Extracted page text data:
╔══

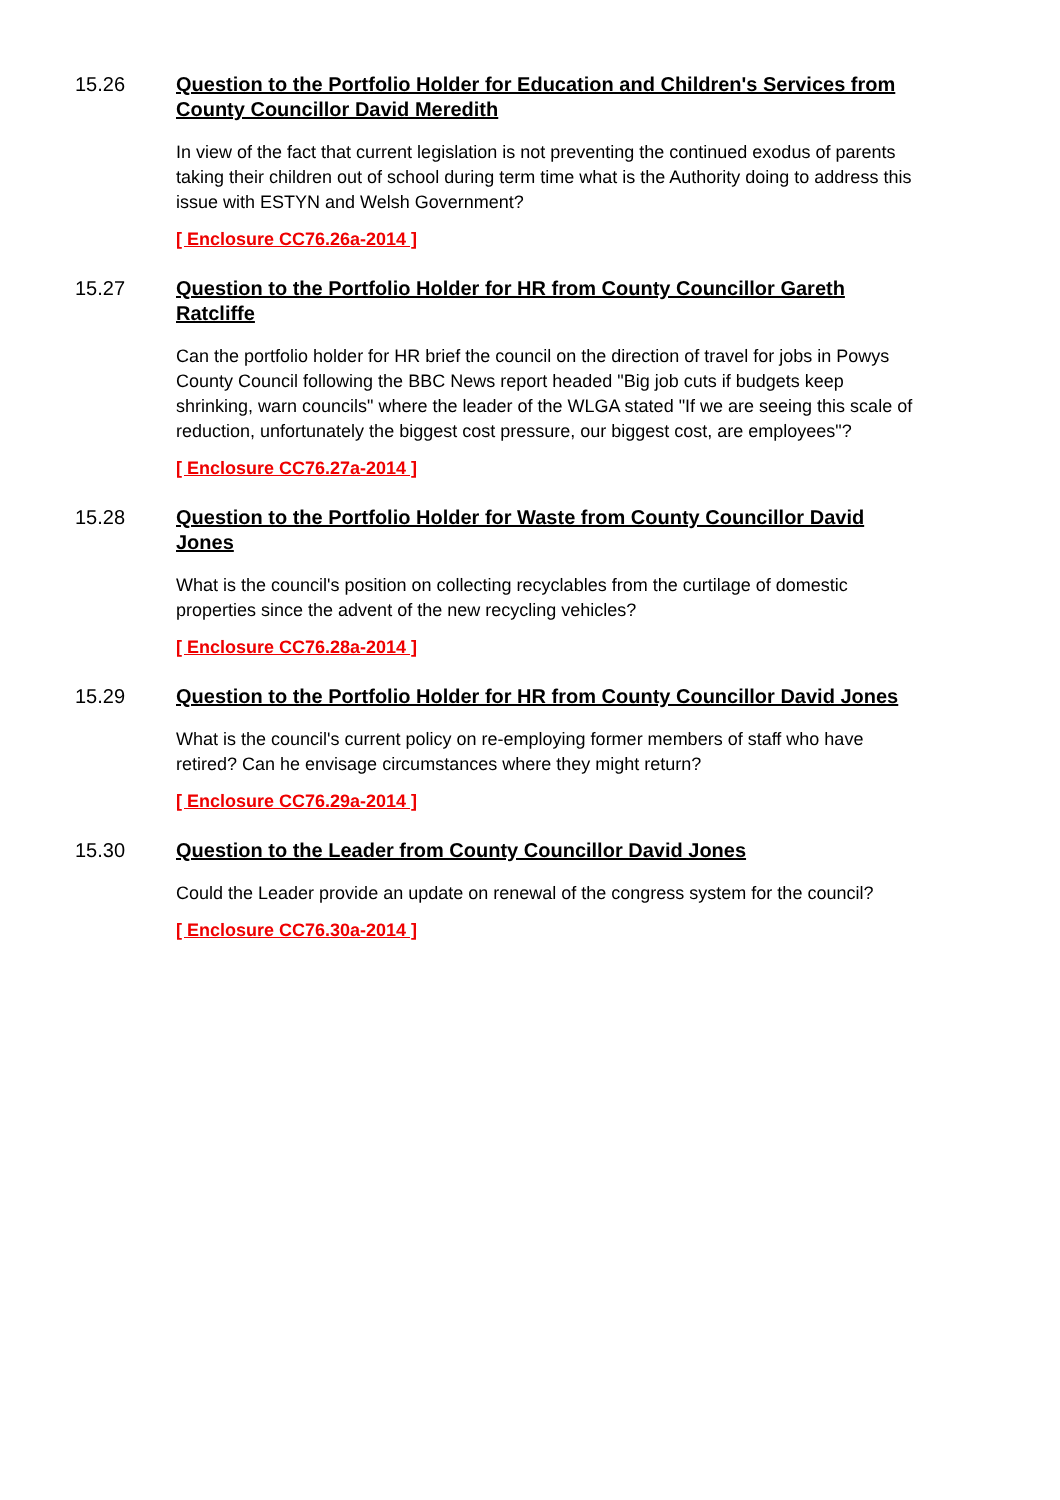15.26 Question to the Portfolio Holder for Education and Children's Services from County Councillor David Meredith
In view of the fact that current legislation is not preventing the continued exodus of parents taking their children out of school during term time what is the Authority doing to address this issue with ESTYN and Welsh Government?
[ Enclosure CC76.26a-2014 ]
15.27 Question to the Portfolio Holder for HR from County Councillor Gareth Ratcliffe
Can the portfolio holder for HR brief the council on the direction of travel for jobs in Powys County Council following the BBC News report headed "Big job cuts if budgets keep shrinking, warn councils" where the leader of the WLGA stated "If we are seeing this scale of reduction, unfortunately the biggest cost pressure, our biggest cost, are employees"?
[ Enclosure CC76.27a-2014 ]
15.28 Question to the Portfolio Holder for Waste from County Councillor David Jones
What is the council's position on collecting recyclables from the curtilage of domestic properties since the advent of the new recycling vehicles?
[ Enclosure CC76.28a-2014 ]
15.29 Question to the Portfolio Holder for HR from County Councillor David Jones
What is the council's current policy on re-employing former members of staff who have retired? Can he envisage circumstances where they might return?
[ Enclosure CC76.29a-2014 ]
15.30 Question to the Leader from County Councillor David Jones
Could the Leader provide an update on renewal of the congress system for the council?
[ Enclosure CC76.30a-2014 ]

╚══

What is needed: Having found the line with "[ Enclosure CC76.27a-2014 ]", transcribe it and each line after it to the end of the entries, with no other lines.

Completed exercise:
[ Enclosure CC76.27a-2014 ]
15.28 Question to the Portfolio Holder for Waste from County Councillor David Jones
What is the council's position on collecting recyclables from the curtilage of domestic properties since the advent of the new recycling vehicles?
[ Enclosure CC76.28a-2014 ]
15.29 Question to the Portfolio Holder for HR from County Councillor David Jones
What is the council's current policy on re-employing former members of staff who have retired? Can he envisage circumstances where they might return?
[ Enclosure CC76.29a-2014 ]
15.30 Question to the Leader from County Councillor David Jones
Could the Leader provide an update on renewal of the congress system for the council?
[ Enclosure CC76.30a-2014 ]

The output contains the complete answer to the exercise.